=== Begin Enclosure ===

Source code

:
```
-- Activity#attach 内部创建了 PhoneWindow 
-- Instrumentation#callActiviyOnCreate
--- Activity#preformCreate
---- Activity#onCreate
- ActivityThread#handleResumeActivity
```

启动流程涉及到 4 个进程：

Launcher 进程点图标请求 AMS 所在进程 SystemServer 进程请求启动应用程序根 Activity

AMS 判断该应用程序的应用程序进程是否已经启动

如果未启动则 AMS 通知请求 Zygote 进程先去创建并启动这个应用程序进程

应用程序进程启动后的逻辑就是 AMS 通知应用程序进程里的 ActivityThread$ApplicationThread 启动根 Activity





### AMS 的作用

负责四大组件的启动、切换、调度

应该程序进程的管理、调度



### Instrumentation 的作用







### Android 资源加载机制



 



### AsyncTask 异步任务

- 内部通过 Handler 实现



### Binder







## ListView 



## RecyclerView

=== End Enclosure ===
=== Begin Enclosure ===

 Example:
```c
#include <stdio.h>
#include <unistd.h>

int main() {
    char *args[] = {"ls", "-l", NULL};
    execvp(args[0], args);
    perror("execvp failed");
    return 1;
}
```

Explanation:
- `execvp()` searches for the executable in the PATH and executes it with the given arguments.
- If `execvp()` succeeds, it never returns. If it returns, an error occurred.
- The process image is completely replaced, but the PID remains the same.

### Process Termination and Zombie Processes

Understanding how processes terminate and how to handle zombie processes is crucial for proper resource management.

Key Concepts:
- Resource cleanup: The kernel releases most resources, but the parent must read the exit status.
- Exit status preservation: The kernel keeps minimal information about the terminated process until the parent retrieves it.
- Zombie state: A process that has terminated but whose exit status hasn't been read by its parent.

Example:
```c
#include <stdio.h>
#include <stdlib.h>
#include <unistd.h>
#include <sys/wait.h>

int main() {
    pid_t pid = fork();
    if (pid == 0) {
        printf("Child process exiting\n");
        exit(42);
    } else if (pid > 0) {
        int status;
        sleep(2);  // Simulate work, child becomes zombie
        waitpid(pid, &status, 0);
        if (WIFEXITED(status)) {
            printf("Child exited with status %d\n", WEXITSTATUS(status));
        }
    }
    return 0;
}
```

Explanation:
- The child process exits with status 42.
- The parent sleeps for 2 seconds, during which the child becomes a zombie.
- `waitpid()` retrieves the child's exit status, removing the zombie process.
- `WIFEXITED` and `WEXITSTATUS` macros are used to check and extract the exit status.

=== End Enclosure ===
=== Begin Enclosure ===

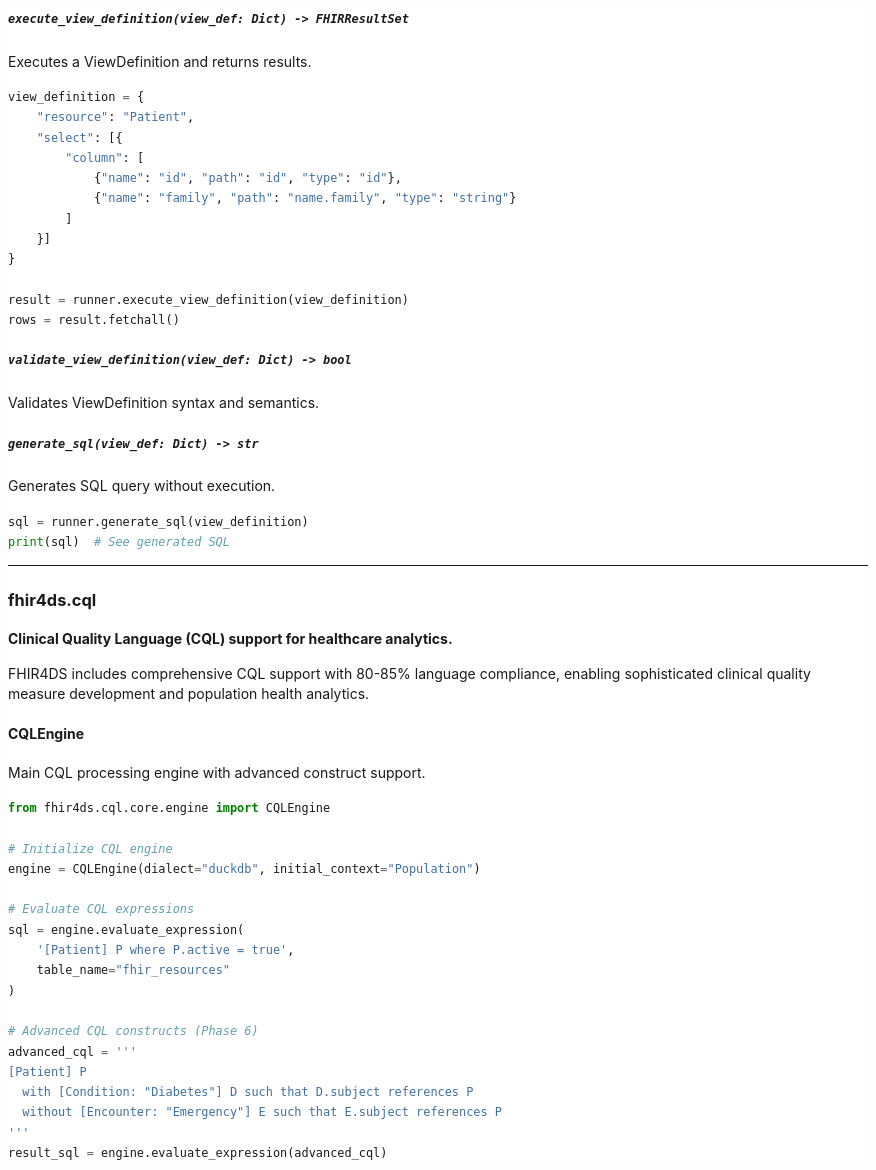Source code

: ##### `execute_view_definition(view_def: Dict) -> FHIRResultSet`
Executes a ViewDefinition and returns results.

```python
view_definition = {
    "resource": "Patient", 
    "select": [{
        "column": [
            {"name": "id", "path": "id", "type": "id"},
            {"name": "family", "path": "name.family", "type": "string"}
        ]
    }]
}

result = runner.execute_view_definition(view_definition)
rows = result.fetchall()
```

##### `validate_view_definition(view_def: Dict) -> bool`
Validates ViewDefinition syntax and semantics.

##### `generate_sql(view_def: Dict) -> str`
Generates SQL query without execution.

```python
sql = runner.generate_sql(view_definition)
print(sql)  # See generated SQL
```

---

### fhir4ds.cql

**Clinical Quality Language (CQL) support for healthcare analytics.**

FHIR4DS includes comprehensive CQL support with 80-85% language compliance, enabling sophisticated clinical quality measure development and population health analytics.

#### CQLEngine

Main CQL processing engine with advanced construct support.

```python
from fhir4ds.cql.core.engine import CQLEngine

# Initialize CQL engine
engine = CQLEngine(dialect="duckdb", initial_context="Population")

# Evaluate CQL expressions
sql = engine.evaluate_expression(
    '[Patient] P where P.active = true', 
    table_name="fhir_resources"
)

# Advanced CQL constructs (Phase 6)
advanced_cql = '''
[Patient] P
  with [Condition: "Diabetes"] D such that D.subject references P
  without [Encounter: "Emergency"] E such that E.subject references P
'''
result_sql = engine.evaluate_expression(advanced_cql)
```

=== End Enclosure ===

• _TASK BRIEF_: What lines in the entries above include the string "that"? Return each one.

• _REPLY_:
- Zombie state: A process that has terminated but whose exit status hasn't been read by its parent.
  with [Condition: "Diabetes"] D such that D.subject references P
  without [Encounter: "Emergency"] E such that E.subject references P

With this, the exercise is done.